BEGIN Collected material

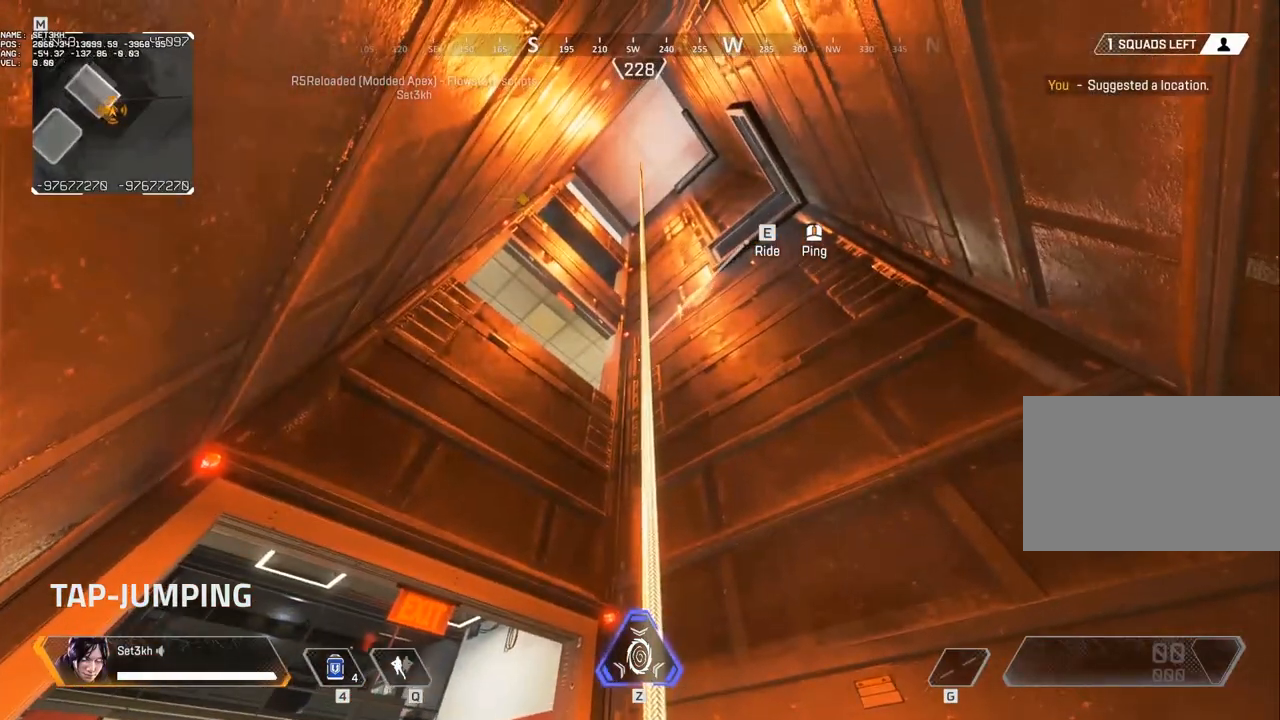
{"keys": ["e"], "mouse": [], "events": [[417, "e", "down"]]}
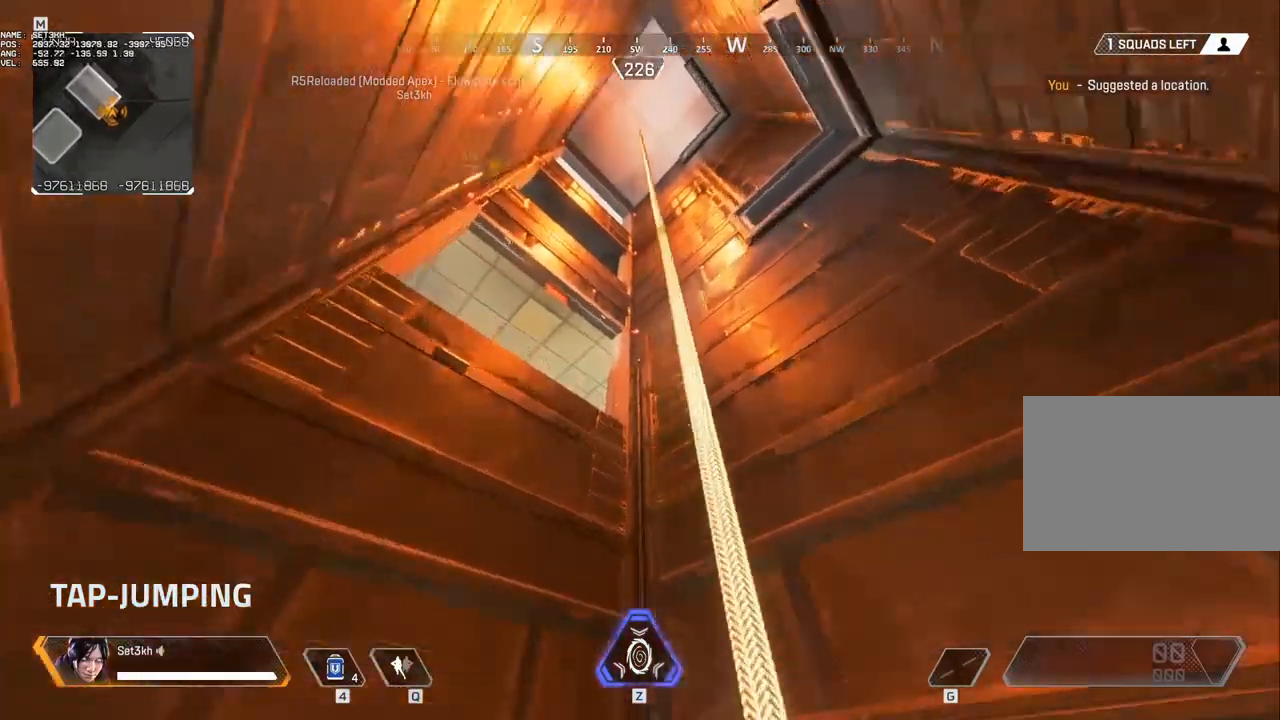
{"keys": [], "mouse": [], "events": [[17, "e", "up"]]}
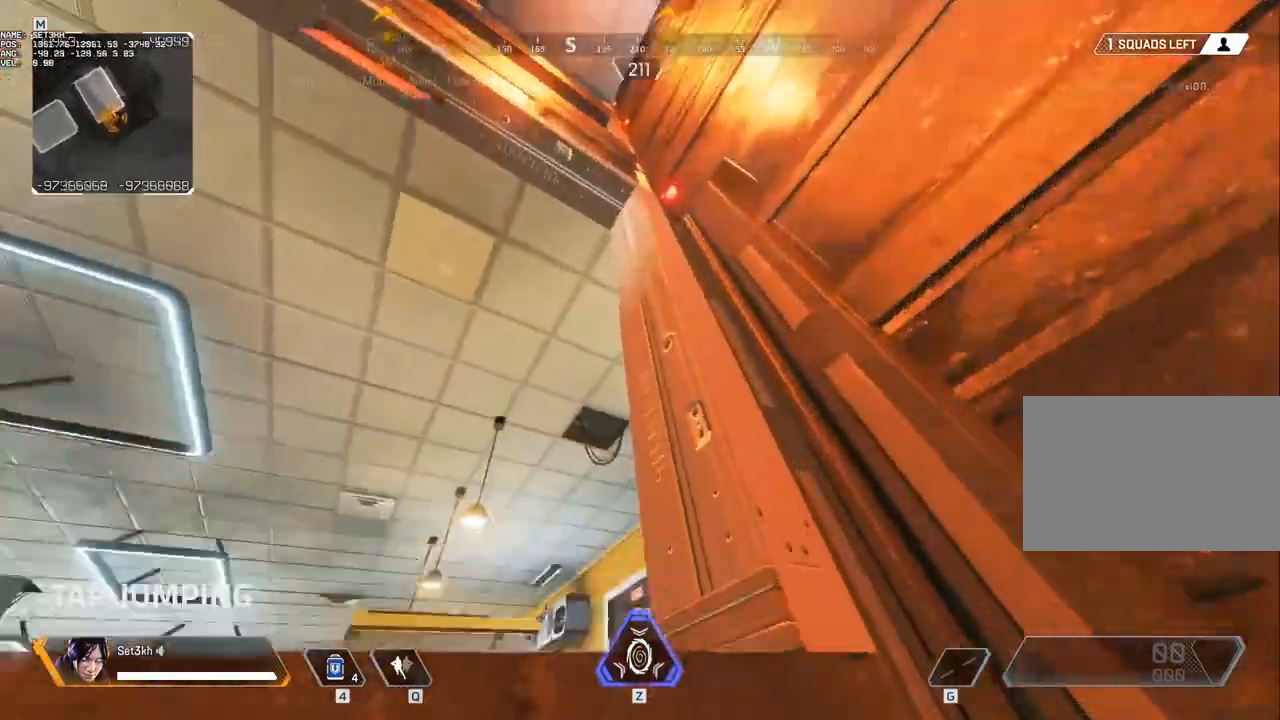
{"keys": [], "mouse": [], "events": []}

END Collected material

→ **Assignment**:
The pictures are to be omitted, and the rest of the listing is to be transcribed exactly.

→ **Task response**:
{"keys": ["e"], "mouse": [], "events": [[417, "e", "down"]]}
{"keys": [], "mouse": [], "events": [[17, "e", "up"]]}
{"keys": [], "mouse": [], "events": []}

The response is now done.